Extracted page text data

== Segment start ==

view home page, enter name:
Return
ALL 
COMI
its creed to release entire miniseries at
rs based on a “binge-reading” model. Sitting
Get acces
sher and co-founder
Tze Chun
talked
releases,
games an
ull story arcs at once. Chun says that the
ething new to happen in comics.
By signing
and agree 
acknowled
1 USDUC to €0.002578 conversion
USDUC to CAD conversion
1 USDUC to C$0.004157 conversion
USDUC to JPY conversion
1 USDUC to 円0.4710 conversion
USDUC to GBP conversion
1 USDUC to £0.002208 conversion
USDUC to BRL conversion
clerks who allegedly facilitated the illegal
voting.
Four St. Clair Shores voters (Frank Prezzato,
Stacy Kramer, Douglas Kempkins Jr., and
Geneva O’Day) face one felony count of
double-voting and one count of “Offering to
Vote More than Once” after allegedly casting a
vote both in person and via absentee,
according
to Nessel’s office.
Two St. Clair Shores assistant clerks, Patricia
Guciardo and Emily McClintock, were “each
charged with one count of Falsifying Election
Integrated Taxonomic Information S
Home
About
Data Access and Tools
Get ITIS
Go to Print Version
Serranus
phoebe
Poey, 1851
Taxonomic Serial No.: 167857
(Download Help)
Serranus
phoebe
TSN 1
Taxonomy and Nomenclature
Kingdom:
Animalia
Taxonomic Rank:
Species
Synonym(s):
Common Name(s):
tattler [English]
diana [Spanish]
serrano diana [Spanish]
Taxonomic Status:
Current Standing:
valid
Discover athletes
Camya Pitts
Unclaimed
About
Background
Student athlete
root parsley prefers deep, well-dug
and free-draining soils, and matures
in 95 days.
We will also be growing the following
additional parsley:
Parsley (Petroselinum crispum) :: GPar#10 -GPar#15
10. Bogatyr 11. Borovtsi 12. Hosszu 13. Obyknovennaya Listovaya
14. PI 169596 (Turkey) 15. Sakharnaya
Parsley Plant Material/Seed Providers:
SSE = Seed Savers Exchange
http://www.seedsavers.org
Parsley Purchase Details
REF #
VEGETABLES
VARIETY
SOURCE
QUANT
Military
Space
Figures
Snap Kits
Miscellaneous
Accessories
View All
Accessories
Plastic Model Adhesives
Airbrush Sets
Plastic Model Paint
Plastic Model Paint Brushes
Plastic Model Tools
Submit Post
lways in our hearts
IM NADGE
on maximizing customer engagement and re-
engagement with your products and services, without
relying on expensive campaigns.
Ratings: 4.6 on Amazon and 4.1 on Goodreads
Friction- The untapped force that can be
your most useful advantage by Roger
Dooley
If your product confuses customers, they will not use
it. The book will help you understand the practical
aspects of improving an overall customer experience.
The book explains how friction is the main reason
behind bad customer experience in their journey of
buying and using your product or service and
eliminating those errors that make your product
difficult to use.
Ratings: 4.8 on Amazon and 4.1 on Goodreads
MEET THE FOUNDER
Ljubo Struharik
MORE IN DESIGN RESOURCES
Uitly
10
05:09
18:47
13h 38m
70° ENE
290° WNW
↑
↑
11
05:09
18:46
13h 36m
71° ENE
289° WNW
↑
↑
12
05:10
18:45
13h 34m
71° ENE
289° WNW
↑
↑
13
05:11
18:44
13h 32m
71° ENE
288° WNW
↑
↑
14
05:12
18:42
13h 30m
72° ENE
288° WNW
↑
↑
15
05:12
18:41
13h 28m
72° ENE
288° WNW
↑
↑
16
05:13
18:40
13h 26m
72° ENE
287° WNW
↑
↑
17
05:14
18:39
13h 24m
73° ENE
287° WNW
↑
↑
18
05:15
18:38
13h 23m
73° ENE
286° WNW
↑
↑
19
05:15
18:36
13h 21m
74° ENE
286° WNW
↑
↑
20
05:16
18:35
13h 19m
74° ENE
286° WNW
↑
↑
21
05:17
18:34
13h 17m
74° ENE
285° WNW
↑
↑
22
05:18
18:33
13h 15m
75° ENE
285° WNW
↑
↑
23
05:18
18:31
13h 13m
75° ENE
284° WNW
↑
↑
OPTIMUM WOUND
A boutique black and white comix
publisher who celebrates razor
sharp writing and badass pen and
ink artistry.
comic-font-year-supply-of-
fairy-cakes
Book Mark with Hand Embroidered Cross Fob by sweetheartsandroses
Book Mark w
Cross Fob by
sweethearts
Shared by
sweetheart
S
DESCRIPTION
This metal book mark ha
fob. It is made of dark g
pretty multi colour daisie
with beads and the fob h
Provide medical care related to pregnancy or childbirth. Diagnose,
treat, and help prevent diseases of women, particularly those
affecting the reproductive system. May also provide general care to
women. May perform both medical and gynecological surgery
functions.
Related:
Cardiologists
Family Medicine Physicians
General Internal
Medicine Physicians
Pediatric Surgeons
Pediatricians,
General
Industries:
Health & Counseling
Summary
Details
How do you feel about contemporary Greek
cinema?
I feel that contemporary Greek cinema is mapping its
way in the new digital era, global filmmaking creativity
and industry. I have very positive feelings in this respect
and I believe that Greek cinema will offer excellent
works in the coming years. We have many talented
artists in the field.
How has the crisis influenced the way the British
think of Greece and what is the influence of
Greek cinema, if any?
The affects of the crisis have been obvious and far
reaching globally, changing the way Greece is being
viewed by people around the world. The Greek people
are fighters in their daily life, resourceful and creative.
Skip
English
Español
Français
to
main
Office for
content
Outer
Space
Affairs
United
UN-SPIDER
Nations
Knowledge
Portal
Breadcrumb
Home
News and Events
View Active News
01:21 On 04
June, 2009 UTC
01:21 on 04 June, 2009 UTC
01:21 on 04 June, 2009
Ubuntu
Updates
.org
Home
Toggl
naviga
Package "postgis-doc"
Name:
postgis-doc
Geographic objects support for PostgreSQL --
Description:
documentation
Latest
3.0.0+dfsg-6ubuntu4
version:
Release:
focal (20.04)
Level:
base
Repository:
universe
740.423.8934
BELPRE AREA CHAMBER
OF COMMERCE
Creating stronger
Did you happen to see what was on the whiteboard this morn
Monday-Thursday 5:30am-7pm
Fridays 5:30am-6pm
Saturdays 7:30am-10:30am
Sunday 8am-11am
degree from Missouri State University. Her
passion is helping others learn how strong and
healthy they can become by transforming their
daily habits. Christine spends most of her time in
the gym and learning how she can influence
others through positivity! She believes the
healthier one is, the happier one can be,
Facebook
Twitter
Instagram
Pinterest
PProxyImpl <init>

== Segment end ==

> Task statement: Retype every line of the data above without changing anything.

> Reply:
view home page, enter name:
Return
ALL 
COMI
its creed to release entire miniseries at
rs based on a “binge-reading” model. Sitting
Get acces
sher and co-founder
Tze Chun
talked
releases,
games an
ull story arcs at once. Chun says that the
ething new to happen in comics.
By signing
and agree 
acknowled
1 USDUC to €0.002578 conversion
USDUC to CAD conversion
1 USDUC to C$0.004157 conversion
USDUC to JPY conversion
1 USDUC to 円0.4710 conversion
USDUC to GBP conversion
1 USDUC to £0.002208 conversion
USDUC to BRL conversion
clerks who allegedly facilitated the illegal
voting.
Four St. Clair Shores voters (Frank Prezzato,
Stacy Kramer, Douglas Kempkins Jr., and
Geneva O’Day) face one felony count of
double-voting and one count of “Offering to
Vote More than Once” after allegedly casting a
vote both in person and via absentee,
according
to Nessel’s office.
Two St. Clair Shores assistant clerks, Patricia
Guciardo and Emily McClintock, were “each
charged with one count of Falsifying Election
Integrated Taxonomic Information S
Home
About
Data Access and Tools
Get ITIS
Go to Print Version
Serranus
phoebe
Poey, 1851
Taxonomic Serial No.: 167857
(Download Help)
Serranus
phoebe
TSN 1
Taxonomy and Nomenclature
Kingdom:
Animalia
Taxonomic Rank:
Species
Synonym(s):
Common Name(s):
tattler [English]
diana [Spanish]
serrano diana [Spanish]
Taxonomic Status:
Current Standing:
valid
Discover athletes
Camya Pitts
Unclaimed
About
Background
Student athlete
root parsley prefers deep, well-dug
and free-draining soils, and matures
in 95 days.
We will also be growing the following
additional parsley:
Parsley (Petroselinum crispum) :: GPar#10 -GPar#15
10. Bogatyr 11. Borovtsi 12. Hosszu 13. Obyknovennaya Listovaya
14. PI 169596 (Turkey) 15. Sakharnaya
Parsley Plant Material/Seed Providers:
SSE = Seed Savers Exchange
http://www.seedsavers.org
Parsley Purchase Details
REF #
VEGETABLES
VARIETY
SOURCE
QUANT
Military
Space
Figures
Snap Kits
Miscellaneous
Accessories
View All
Accessories
Plastic Model Adhesives
Airbrush Sets
Plastic Model Paint
Plastic Model Paint Brushes
Plastic Model Tools
Submit Post
lways in our hearts
IM NADGE
on maximizing customer engagement and re-
engagement with your products and services, without
relying on expensive campaigns.
Ratings: 4.6 on Amazon and 4.1 on Goodreads
Friction- The untapped force that can be
your most useful advantage by Roger
Dooley
If your product confuses customers, they will not use
it. The book will help you understand the practical
aspects of improving an overall customer experience.
The book explains how friction is the main reason
behind bad customer experience in their journey of
buying and using your product or service and
eliminating those errors that make your product
difficult to use.
Ratings: 4.8 on Amazon and 4.1 on Goodreads
MEET THE FOUNDER
Ljubo Struharik
MORE IN DESIGN RESOURCES
Uitly
10
05:09
18:47
13h 38m
70° ENE
290° WNW
↑
↑
11
05:09
18:46
13h 36m
71° ENE
289° WNW
↑
↑
12
05:10
18:45
13h 34m
71° ENE
289° WNW
↑
↑
13
05:11
18:44
13h 32m
71° ENE
288° WNW
↑
↑
14
05:12
18:42
13h 30m
72° ENE
288° WNW
↑
↑
15
05:12
18:41
13h 28m
72° ENE
288° WNW
↑
↑
16
05:13
18:40
13h 26m
72° ENE
287° WNW
↑
↑
17
05:14
18:39
13h 24m
73° ENE
287° WNW
↑
↑
18
05:15
18:38
13h 23m
73° ENE
286° WNW
↑
↑
19
05:15
18:36
13h 21m
74° ENE
286° WNW
↑
↑
20
05:16
18:35
13h 19m
74° ENE
286° WNW
↑
↑
21
05:17
18:34
13h 17m
74° ENE
285° WNW
↑
↑
22
05:18
18:33
13h 15m
75° ENE
285° WNW
↑
↑
23
05:18
18:31
13h 13m
75° ENE
284° WNW
↑
↑
OPTIMUM WOUND
A boutique black and white comix
publisher who celebrates razor
sharp writing and badass pen and
ink artistry.
comic-font-year-supply-of-
fairy-cakes
Book Mark with Hand Embroidered Cross Fob by sweetheartsandroses
Book Mark w
Cross Fob by
sweethearts
Shared by
sweetheart
S
DESCRIPTION
This metal book mark ha
fob. It is made of dark g
pretty multi colour daisie
with beads and the fob h
Provide medical care related to pregnancy or childbirth. Diagnose,
treat, and help prevent diseases of women, particularly those
affecting the reproductive system. May also provide general care to
women. May perform both medical and gynecological surgery
functions.
Related:
Cardiologists
Family Medicine Physicians
General Internal
Medicine Physicians
Pediatric Surgeons
Pediatricians,
General
Industries:
Health & Counseling
Summary
Details
How do you feel about contemporary Greek
cinema?
I feel that contemporary Greek cinema is mapping its
way in the new digital era, global filmmaking creativity
and industry. I have very positive feelings in this respect
and I believe that Greek cinema will offer excellent
works in the coming years. We have many talented
artists in the field.
How has the crisis influenced the way the British
think of Greece and what is the influence of
Greek cinema, if any?
The affects of the crisis have been obvious and far
reaching globally, changing the way Greece is being
viewed by people around the world. The Greek people
are fighters in their daily life, resourceful and creative.
Skip
English
Español
Français
to
main
Office for
content
Outer
Space
Affairs
United
UN-SPIDER
Nations
Knowledge
Portal
Breadcrumb
Home
News and Events
View Active News
01:21 On 04
June, 2009 UTC
01:21 on 04 June, 2009 UTC
01:21 on 04 June, 2009
Ubuntu
Updates
.org
Home
Toggl
naviga
Package "postgis-doc"
Name:
postgis-doc
Geographic objects support for PostgreSQL --
Description:
documentation
Latest
3.0.0+dfsg-6ubuntu4
version:
Release:
focal (20.04)
Level:
base
Repository:
universe
740.423.8934
BELPRE AREA CHAMBER
OF COMMERCE
Creating stronger
Did you happen to see what was on the whiteboard this morn
Monday-Thursday 5:30am-7pm
Fridays 5:30am-6pm
Saturdays 7:30am-10:30am
Sunday 8am-11am
degree from Missouri State University. Her
passion is helping others learn how strong and
healthy they can become by transforming their
daily habits. Christine spends most of her time in
the gym and learning how she can influence
others through positivity! She believes the
healthier one is, the happier one can be,
Facebook
Twitter
Instagram
Pinterest
PProxyImpl <init>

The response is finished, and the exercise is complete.